Il existe également des fissures stratégiques qui ont presque détruit les relations de Washington avec ses partenaires atlantiques en Europe sous l’ancien président Donald Trump. La question la plus pressante à laquelle tout le monde est confronté au Moyen-Orient n’est pas la possibilité que la région tombe hors du calcul des intérêts américains. Ce n’est pas non plus une question de calendrier.

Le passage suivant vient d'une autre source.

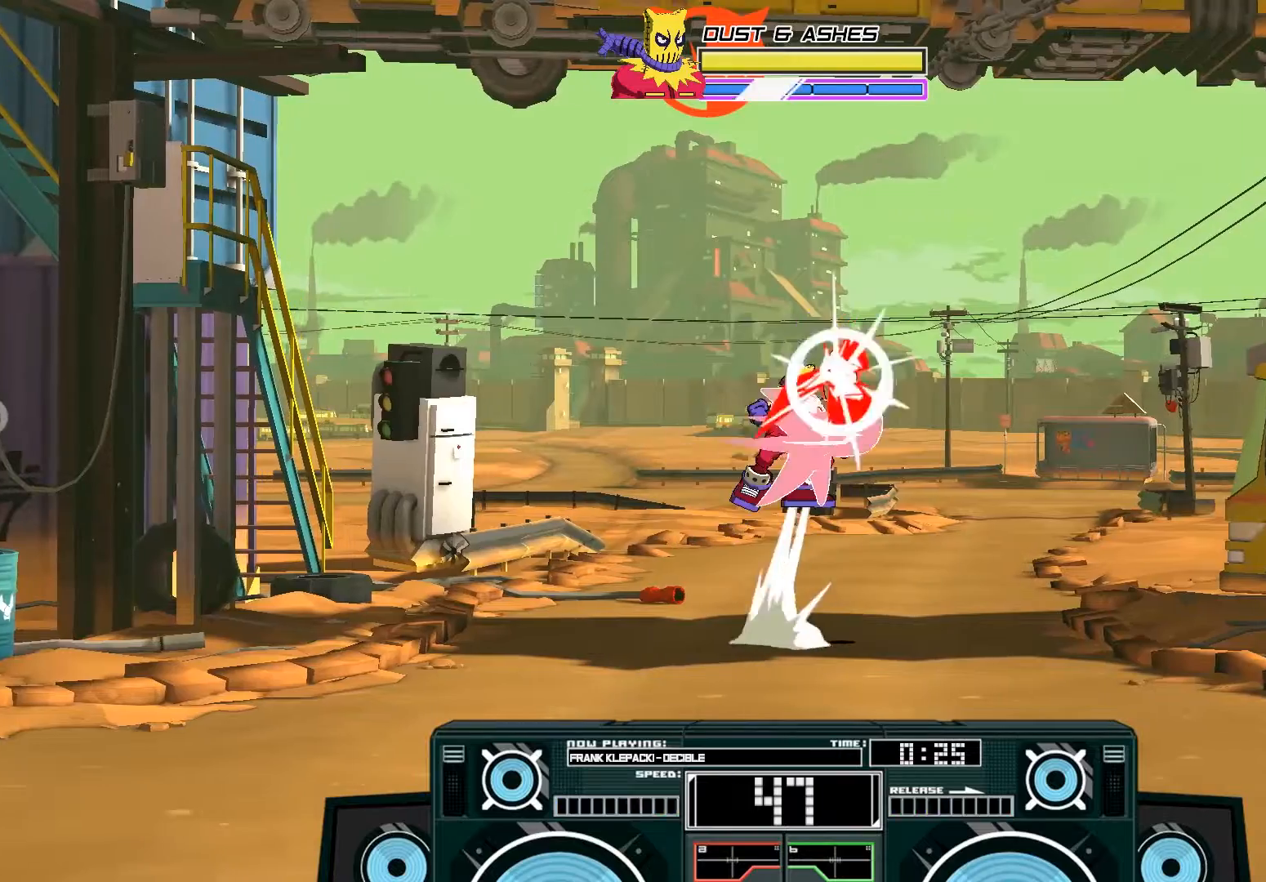
{"buttons": ["A", "B"], "left_stick": "right", "right_stick": "center", "events": [[83, "X", "up"], [117, "left_stick", "left"], [150, "A", "up"], [450, "left_stick", "right"], [483, "A", "down"], [483, "B", "down"]]}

Les preuves ne manquent pas, qu’il s’agisse des positions américaines sur les menaces répétées de l’Iran à l’égard des alliés de Washington dans la région du Golfe, des retraits successifs d’Afghanistan et d’Irak, ou des efforts pour réduire la présence militaire américaine au Moyen-Orient en général.
La question est maintenant de savoir quels sont les effets et les implications du changement de posture des États-Unis sur les pays de la région, en particulier sur les alliés de Washington. Quels scénarios de conflit et d’influence sont envisageables entre les grandes puissances pour combler le vide stratégique créé par l’absence ou du moins le déclin du rôle des États-Unis ?
Pour que les États-Unis conservent leur rôle, leur influence et leur prestige dans le monde, un niveau minimum de présence et d’influence doit être maintenu au Moyen-Orient. Il n’est pas dans l’intérêt de Washington de donner aux pays de la région le choix entre s’allier avec les États-Unis ou avec la Chine.
Pékin mène une politique d’attraction économique. Pendant ce temps, Washington s’appuie presque exclusivement sur les ventes d’armes et la coopération en matière de sécurité et de défense.
Ces derniers sont des domaines dans lesquels les pays peuvent trouver des alternatives, que ce soit par le développement des industries de défense en Russie et en Chine, l’évolution des modèles de conflit et de menace qui ont contribué à l’évolution des besoins et des exigences en matière de défense, et l’émergence de pays tels que la Turquie et Israël en tant que fournisseurs d’équipements de défense dont les États ont besoin pour contrer les modèles de conflit non conventionnels croissants tels que les drones.
En définitive, l’économie, le commerce et les investissements sont essentiels pour redéfinir les règles de l’ordre mondial post-coronavirus. Le pouvoir que les États recherchent est le pouvoir économique, soutenu par diverses sources de soft power comme la diplomatie et le progrès scientifique.
Tous ces facteurs renforcent l’idée d’une influence croissante de la Chine non seulement au Moyen-Orient mais aussi à l’échelle mondiale. Les limites de cette expansion sont toutefois fonction du nouveau réalisme de la politique américaine.